+++ PASSAGE SHOWN

At step 710, additional advertisement content related to the promoted phrase is served. According to various examples, step 710 can be the same or similar to step 208.

Referring now to FIG. 8, according to one or more examples, a process is shown that enables a user to interact with an advertisement previously consumed by the same user that contains a call to action after the advertisement has been served in accordance with various examples. At step 802, a voice advertisement that includes a promoted phrase is served from an electronic device. According to various examples, step 802 may be the same or similar to step 102. At step 804, voice advertisement ends. According to various examples, step 804 may be the same or similar to step 204. At step 806, a user speaks the promoted phrase from the voice advertisement. Step 806 may be the same or similar to step 106.

At step 808, additional advertisement content related to the promoted phrase with a call to action (CTA) is served. According to various examples, a CTA is the next action an advertiser prefers the user to take. For example, CTA can include scanning a quick response (QR) code, receiving discount code via a short message service (SMS), signing up for a newsletter, setting an appointment with the advertiser's sales team, setting up an account, buying a product, adding product to shopping cart, getting a sample product, etc.

Referring now to FIG. 9, according to one or more examples, a process is shown that enables a user to interact with an advertisement that asks additional questions after the advertisement has been served in accordance with various examples. At step 902, a voice advertisement that includes a promoted phrase is served from an electronic device. According to various examples, step 902 may be the same or similar to step 102. At step 904 the voice advertisement ends. According to various examples, step 904 may be the same or similar to 204. At step 906, a user speaks the promoted phrase. According to various examples, step 906 may be the same or similar to step 206.

At step 908, the user is asked one or more questions to provide additional information the user is interested in. For example, when the user speaks a promoted phrase related to refinancing a house mortgage, questions can be asked about loan balance, current interest rate, desired loan term (e.g., thirty-year mortgage, fifteen-year mortgage), etc. For another example, when the user speaks a promoted phrase related to automotive insurance, questions can be asked about location of the automobile, type of automobile, type of insurance, insurance limits, insurance deductibles, etc.

At step 910, additional advertisement content is served based on the user response to the one or more questions. For example, when the user speaks a promoted phrase related to refinancing a house mortgage, the advertisement content may include an estimated new mortgage payment. For another example, when the user speaks a promoted phrase related to automotive insurance, the advertisement content may include a new estimated monthly automobile insurance payment. According to various examples, the additional advertisement may include a CTA.

According to various examples, the user enters a conversation dialog with the advertiser to get personalized results.

Voice Advertisement Apparatus

Referring now to FIG. 10, according to one or more examples, an apparatus is shown that enables a user to interact with an advertisement for a spoken phrase in accordance with various examples. According to various examples, voice advertisement module 1002 serves a voice advertisement with a promoted phrase over sound output device 1004. Sound output device 1004 may be any device capable of serving a voice advertisement to a user. For example, sound output device 1004 may be a speaker, ear buds, headset, etc. Voice advertisement module 1002 listens for the promoted phrase to be spoken using sound input device 1006. Sound input device 1006 may be any device capable of receiving a promoted phrase from a user. For example, sound input device 1006 may be a microphone. When the promoted phrase is recognized having been spoken by voice advertisement module 1002, voice advertisement module 1002 serves additional advertisement content.

++++++

◆ THE TASK ◆
Copy the portion of the voice advertisement passage starting at "Referring now to FIG. 9, according" and ending at "to step 206.".

+++ PROVIDED DATA

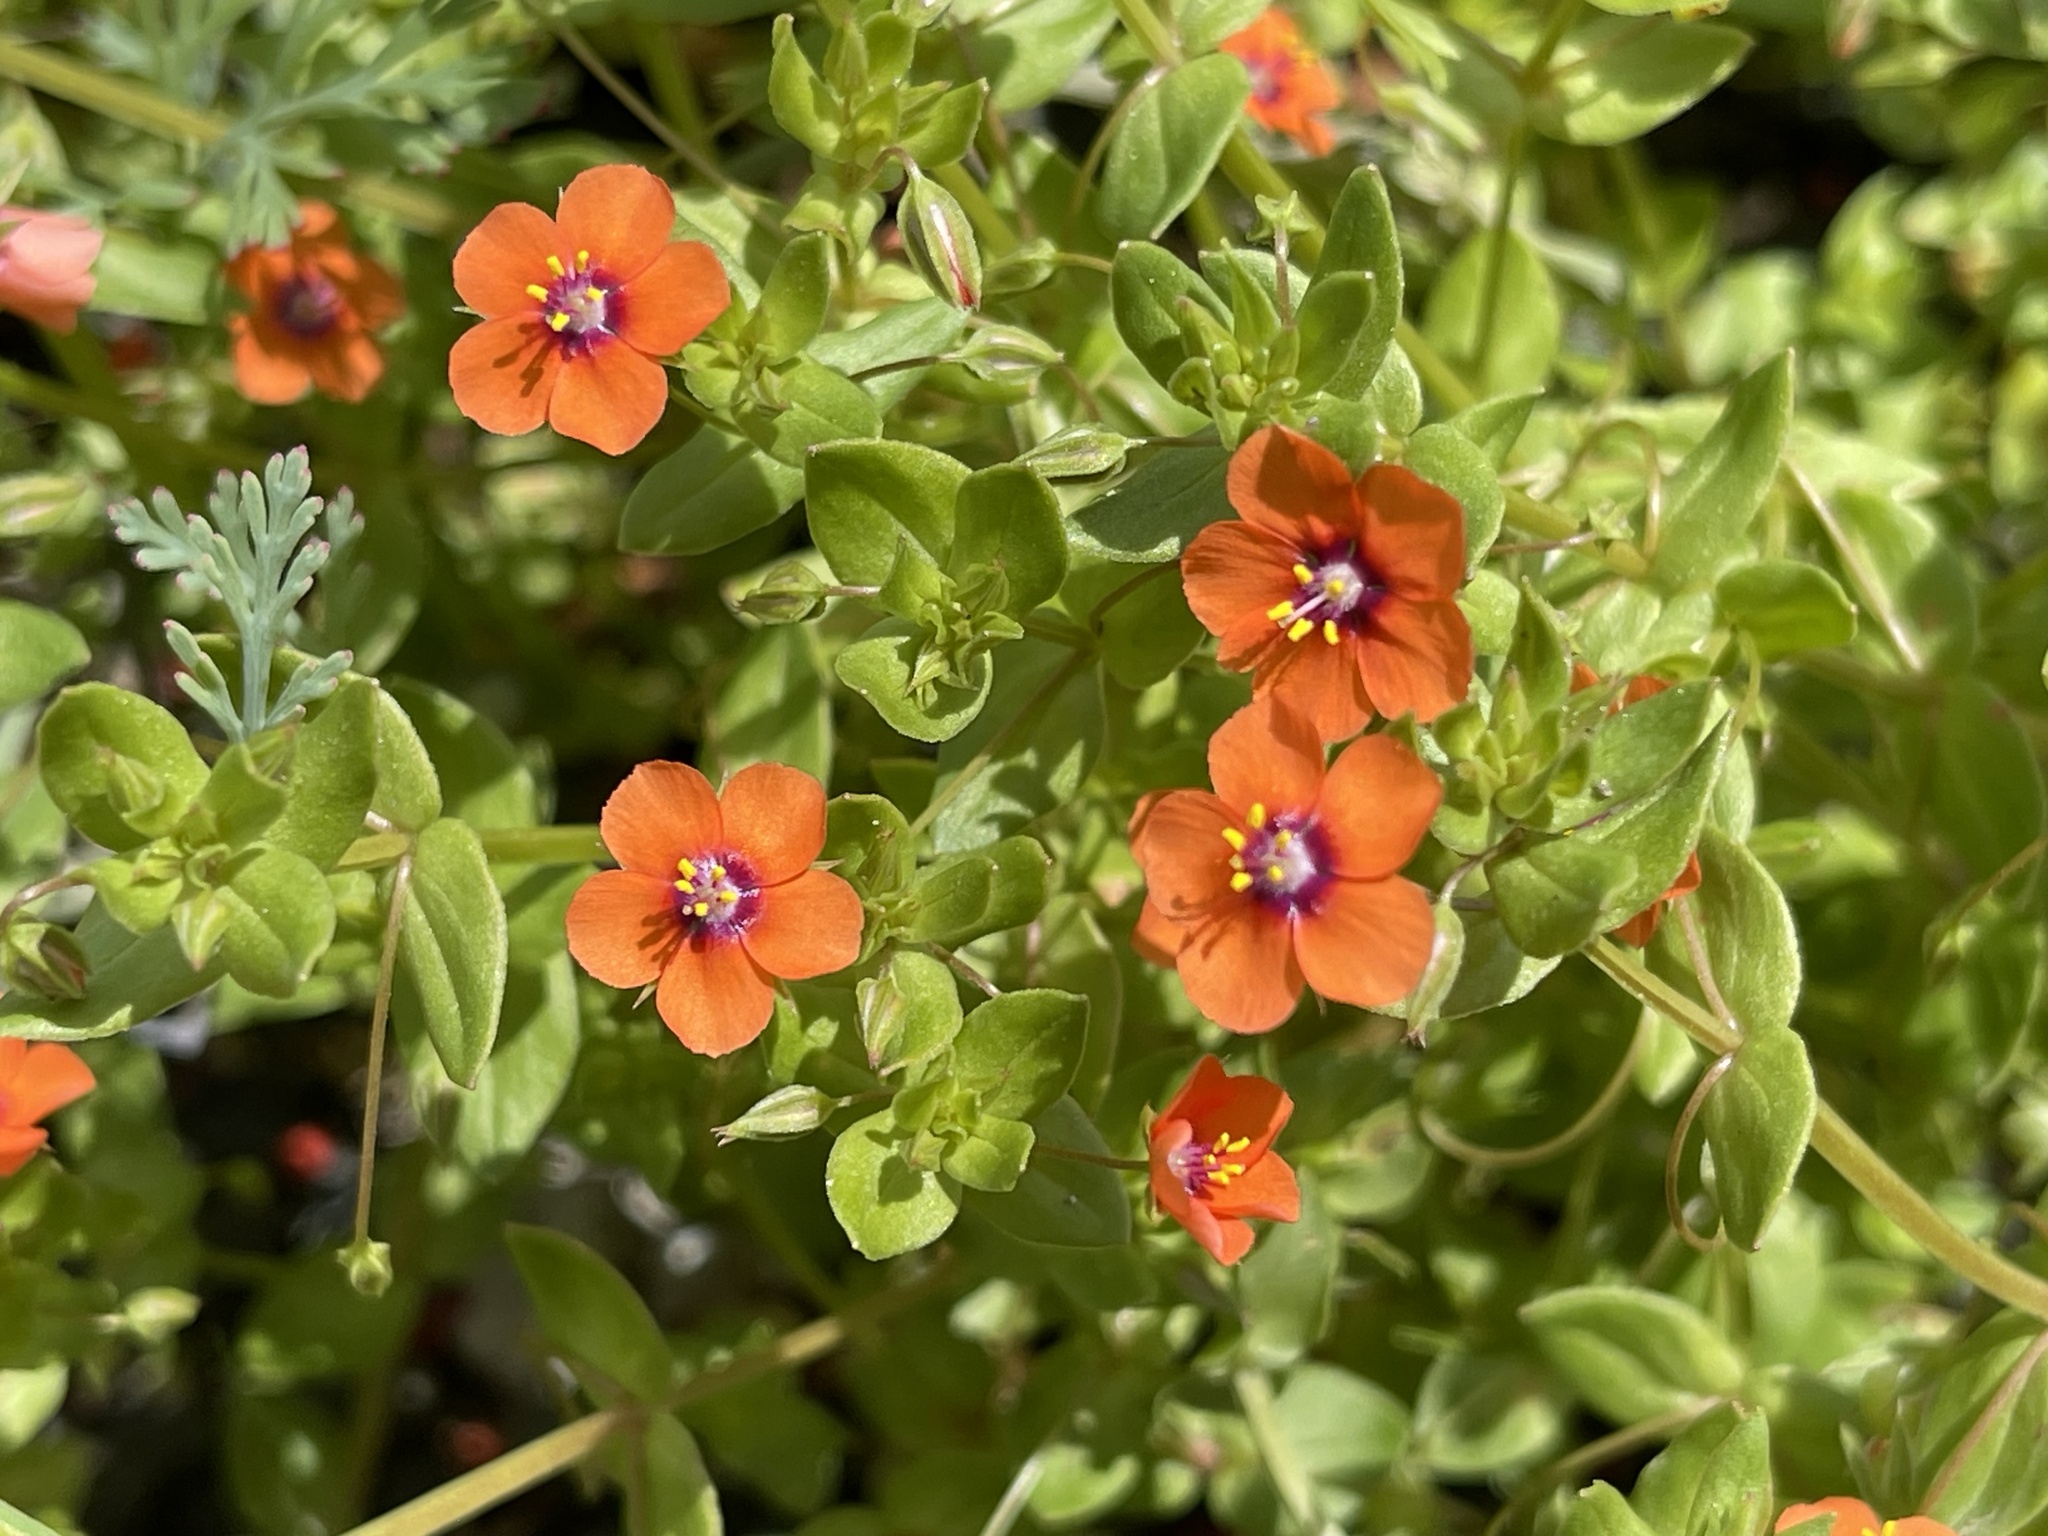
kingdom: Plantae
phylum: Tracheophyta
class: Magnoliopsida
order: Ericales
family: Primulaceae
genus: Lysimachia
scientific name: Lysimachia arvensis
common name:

++++++

◆ WRITTEN ANSWER ◆
Referring now to FIG. 9, according to one or more examples, a process is shown that enables a user to interact with an advertisement that asks additional questions after the advertisement has been served in accordance with various examples. At step 902, a voice advertisement that includes a promoted phrase is served from an electronic device. According to various examples, step 902 may be the same or similar to step 102. At step 904 the voice advertisement ends. According to various examples, step 904 may be the same or similar to 204. At step 906, a user speaks the promoted phrase. According to various examples, step 906 may be the same or similar to step 206.